Swimmer | 18.01.2010 13:39 | Culture | Health | Social Struggles

VICTORIA LEISURE CENTRE TO CLOSE IN WEEKS - AND NO PLANS TO REBUILD

Nottingham City Council is trying to close Victoria Leisure Centre on 31 March 2010, despite having no approved plans for development and no planning permission to demolish what is already there. If they succeed, the current Leisure Centre will be lost forever and the local community will have nowhere to go.

The Council must be persuaded to change their mind!



At a carefully stage-managed meeting in April 2009 the St Anns and Dales Councillors voted to recommend demolishing Victoria Leisure Centre and rebuild it as a smaller facility. At the meeting, no evidence was presented that this was what the majority of local people wanted. Tellingly, at the Council meeting where the vote was taken by full Council to demolish the Baths, the concerns of local people and the Campaign didn’t even feature in the 12 page report into land development around the Leisure Centre.

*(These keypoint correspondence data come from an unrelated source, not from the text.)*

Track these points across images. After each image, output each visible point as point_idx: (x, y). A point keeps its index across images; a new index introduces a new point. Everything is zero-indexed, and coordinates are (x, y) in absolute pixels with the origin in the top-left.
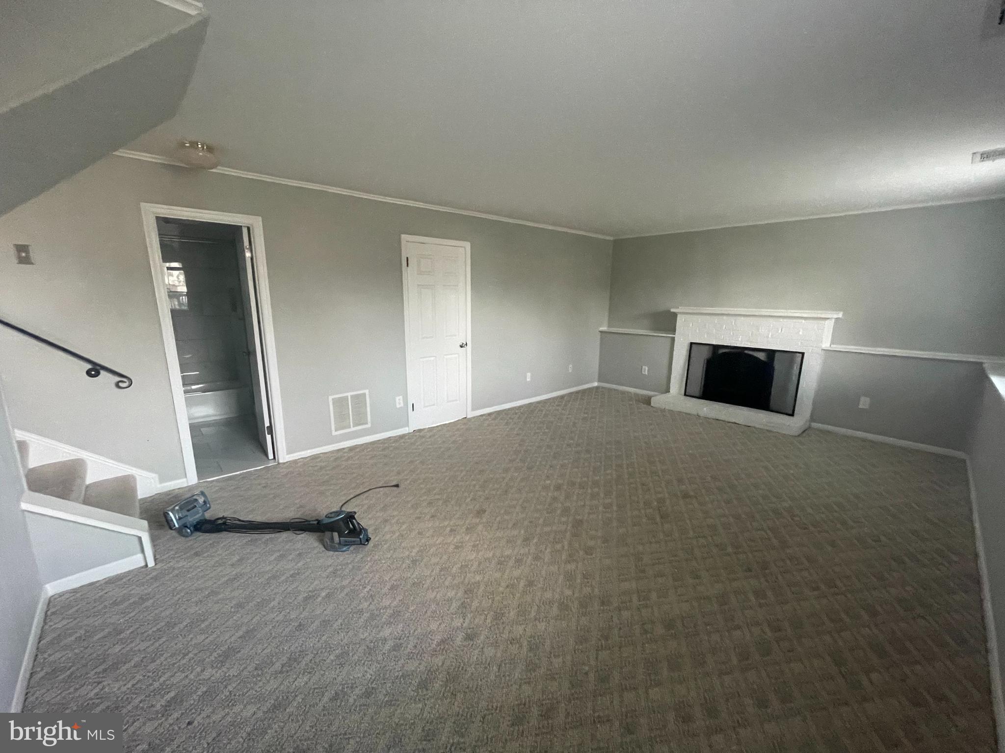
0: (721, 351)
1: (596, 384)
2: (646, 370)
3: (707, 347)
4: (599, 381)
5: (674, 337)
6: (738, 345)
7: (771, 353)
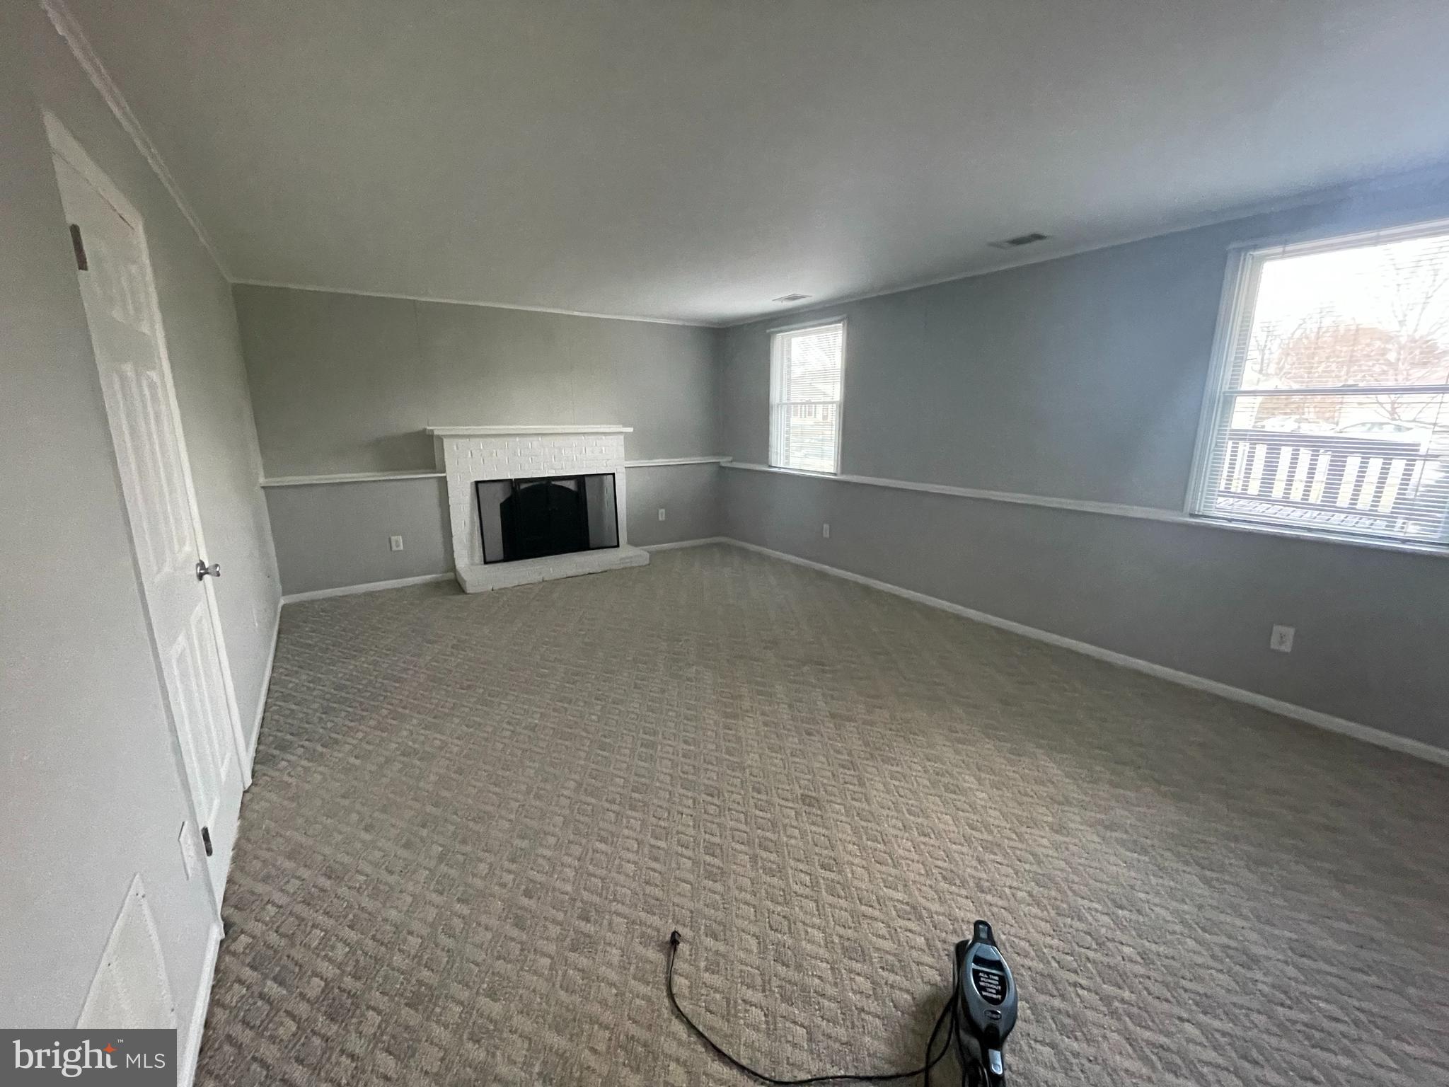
0: (523, 486)
2: (398, 542)
3: (501, 484)
5: (446, 477)
7: (580, 479)
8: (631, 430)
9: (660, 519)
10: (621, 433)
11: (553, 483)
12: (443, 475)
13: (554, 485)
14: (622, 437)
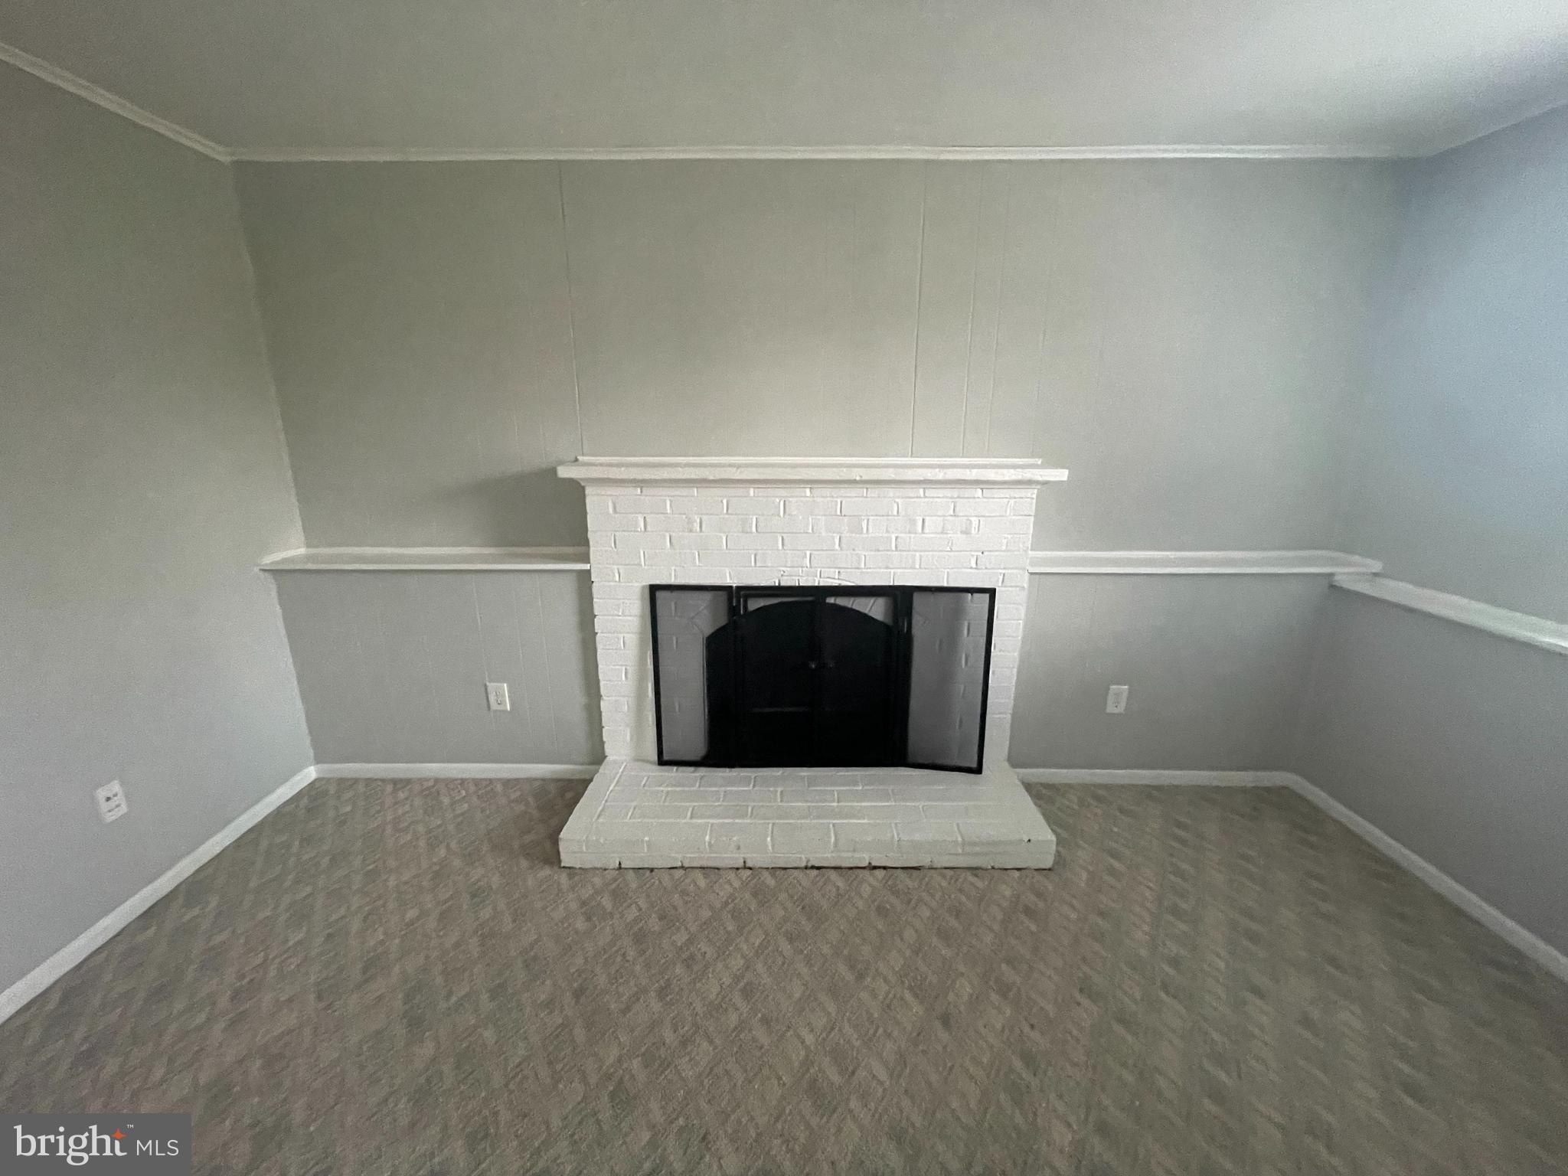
0: (754, 604)
1: (311, 773)
2: (502, 695)
3: (708, 596)
4: (318, 760)
5: (589, 572)
6: (805, 582)
7: (901, 598)
8: (1062, 475)
9: (1111, 709)
10: (1030, 483)
11: (831, 600)
12: (587, 567)
13: (834, 605)
14: (1033, 493)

Previously the The Council had not released any information about the development but had apparently handed over development of the planned new building to private contractor, Carillon. But according to a newsletter from Amber Valley Council, new pools currently being built for them by Carillion have been delayed by construction difficulties since 2006! Carrillon currently run East Leake Leisure Centre (built in the same way) which, according to this article is now facing closure only 5 years after being opened because the local council can’t afford to pay Carillon the extra £285,000 it is asking for annual running costs.

Now it seems like a new pool may never be built. This could of course have been the plan all along. In spite of a campaign to save Northern Baths on the other side of the city in the 1990s alongside council promises for a leisure complex on the Forest that noone wanted, nothing else happened except the closure. Noel Street still hangs on but is continually threatened.

Getting rid of Victoria Baths will no doubt go hand in hand with the Eastside development, the City Council's big project to 'regenerate' the area close to Sneinton and the city centre side of St Ann's. How many more flats, shops and commericial spaces can they plan to build? What about neighbourhood leisure facilities that are affordable and close to where we live? It is already known that school swimming time is seriously affected by the need to bus children out to other pools, once local pools are closed.